Présentation

Nous sommes un collectif sous forme de SCIC SA (Société coopérative d’intérêt collectif / Société anonyme) qui a décidé de créer une Ferme urbaine en plein coeur de Metz et plus précisément en bordure du parc Gloucester.

La Ferme de Borny est une ferme urbaine spécialisée dans le maraîchage bio, et axée autour de trois pôles principaux : 
– le maraîchage
– la pédagogie
– le magasin de producteurs

Semée par les maraîchers bio de Norroy-le-Veneur Jean-Philippe et Céline Neveux, tuteurée par la Ville de Metz, l’idée d’une ferme urbaine a germé pendant quatre ans.
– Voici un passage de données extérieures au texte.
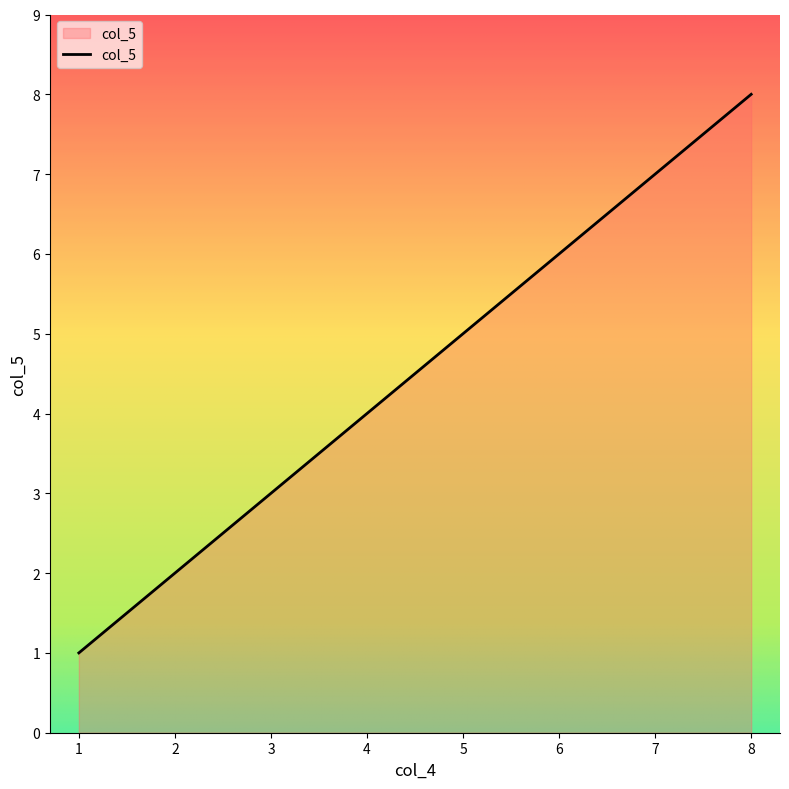

List the labels in order of value, smallest first.

1, 2, 3, 4, 5, 6, 7, 8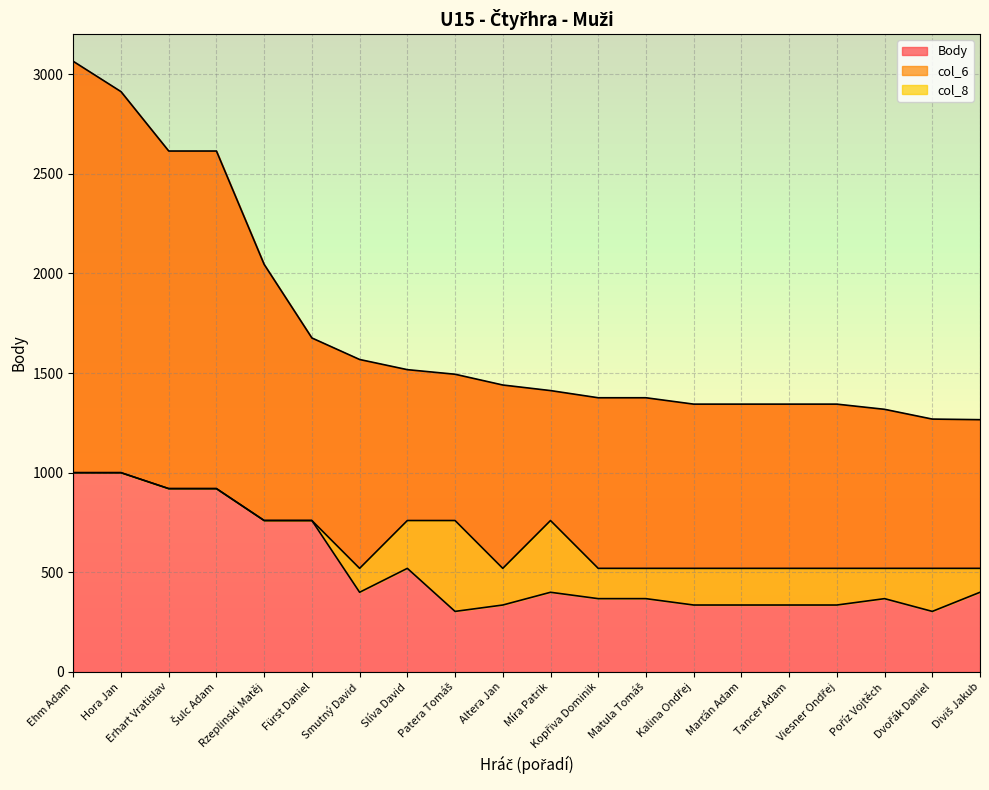

Which series has the largest total across all categories?

Body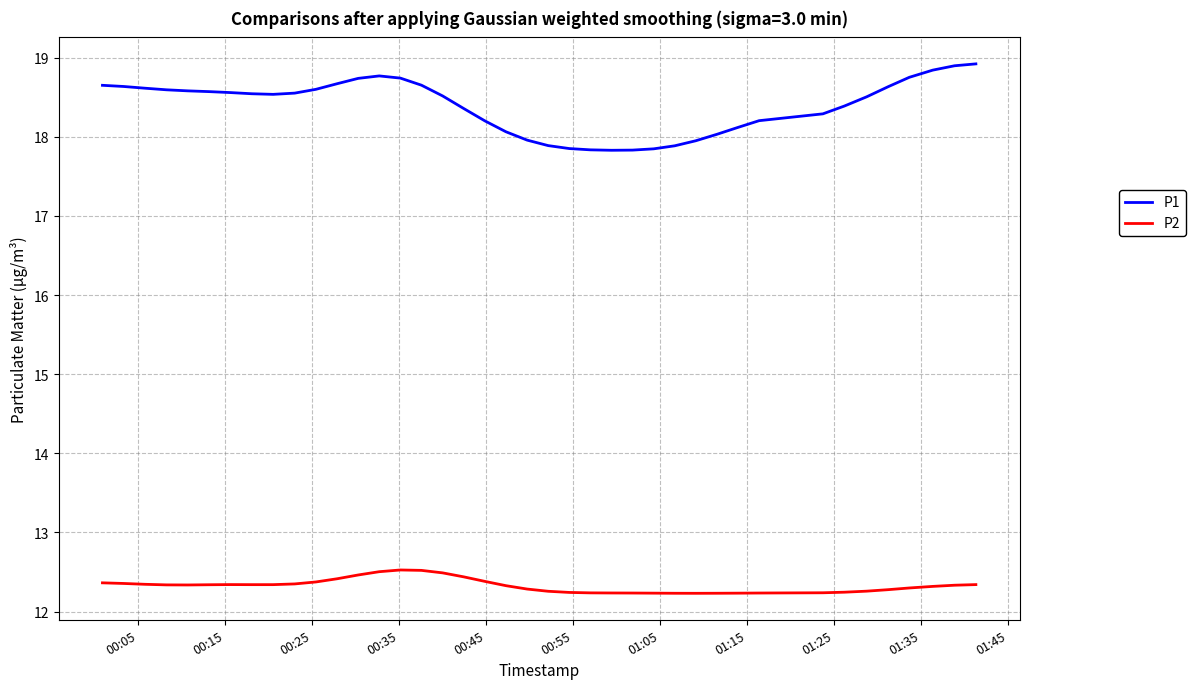

What is the minimum value shown in the chart?

12.2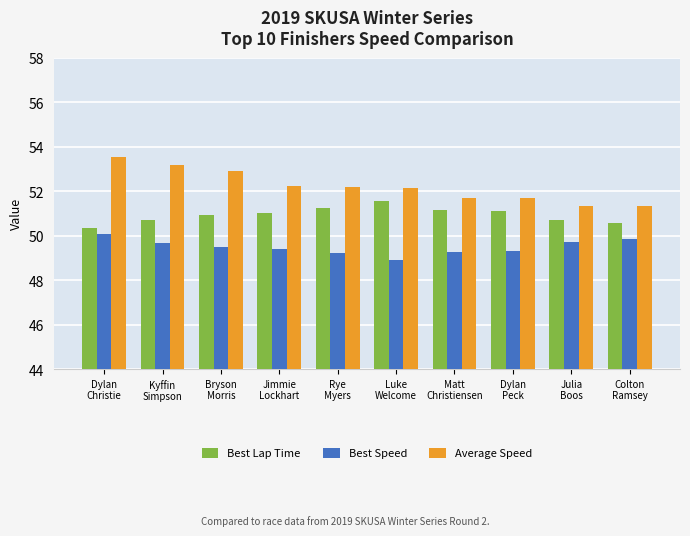

What is the difference between the highest and lowest values at Julia
Boos?

1.6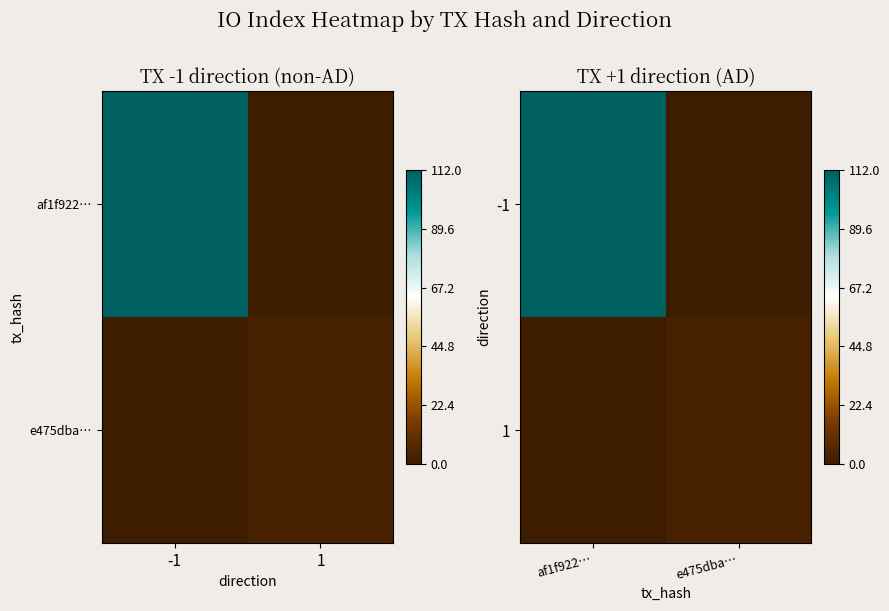

Which series has the largest range (max minus min)?

-1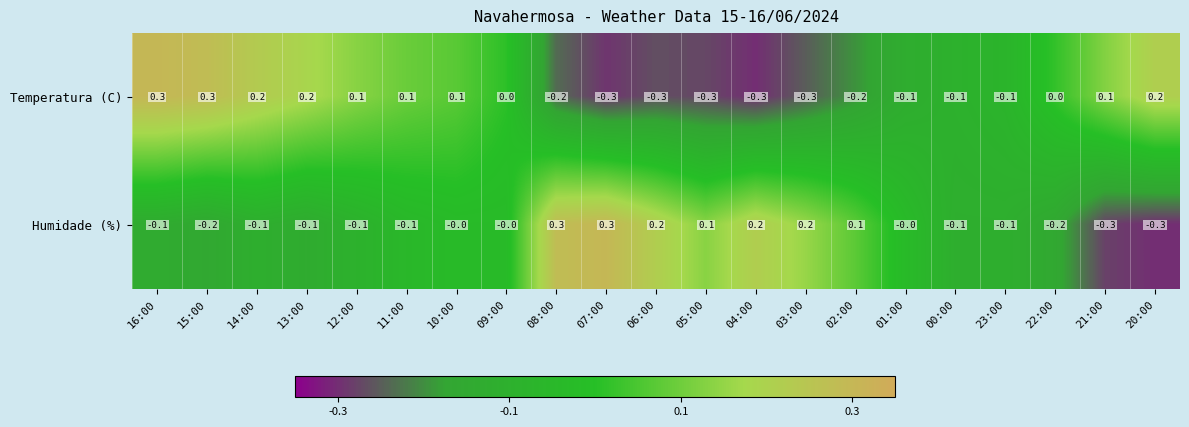

What is the sum of all Humidade (%) values?

-0.3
Et la voilà qui pousse au cœur du quartier de Borny, sur un vaste espace municipal de trois hectares.

L’originalité du projet, unique en France, tient au fait qu’il a été rendu possible grâce à la création d’une SCIC. Comprenez une Société coopérative d’intérêt collectif à laquelle ont déjà souscrit 210 actionnaires. Autant de particuliers, d’entreprises, d’associations ou de collectivités qui, moyennant 20 € la part sociale, ont souhaité soutenir cette mise en culture urbaine et solidaire.

« Le projet a été lancé le 1er février. Avec un palier indispensable de 18 500 € pour créer la société, nous avons récolté 24 000 €. L’objectif est d’atteindre les 30 000 € qui nous permettront de contracter les prêts nécessaires à nos futurs investissements ». Nous sommes ravis de voir à quel point les habitants du quartier, mais aussi de nombreux étudiants et quelques jardiniers amateurs, se sentent impliqués dans le projet.

Une boutique pour acheter local

À l’heure du défrichage et des premiers semis, avant l’arrivée des animaux de la ferme et des premières animations festives, les chantiers participatifs se succèdent. Des espaces ouverts et encadrés où chacun est amené à préparer le terrain. « Nous ne sommes pas des spécialistes de l’insertion, c’est pourquoi nous nous sommes aussi rapprochés d’acteurs locaux comme Pôle emploi, Metz Pôle Services ou encore Apsis-Emergence pour recruter de futurs ouvriers agricoles. En régime de croisière, c’est-à-dire dans huit ans, l’équipe pourra atteindre 22 équivalents temps plein en insertion », poursuit la maraîchère. Parmi les premiers emplois créés, ceux de « Madame maraîchage », Charlotte Marecaux, et de « Madame pédagogie », Natacha Muller. En juin, « Madame magasin », Laure Dumet a rejoins l’équipe pour concevoir la boutique où, en circuit court, la clientèle aura la garantie d’acheter la production locale, mais aussi celle d’autres producteurs du cru labellisés bio, Demeter ou Nature et progrès.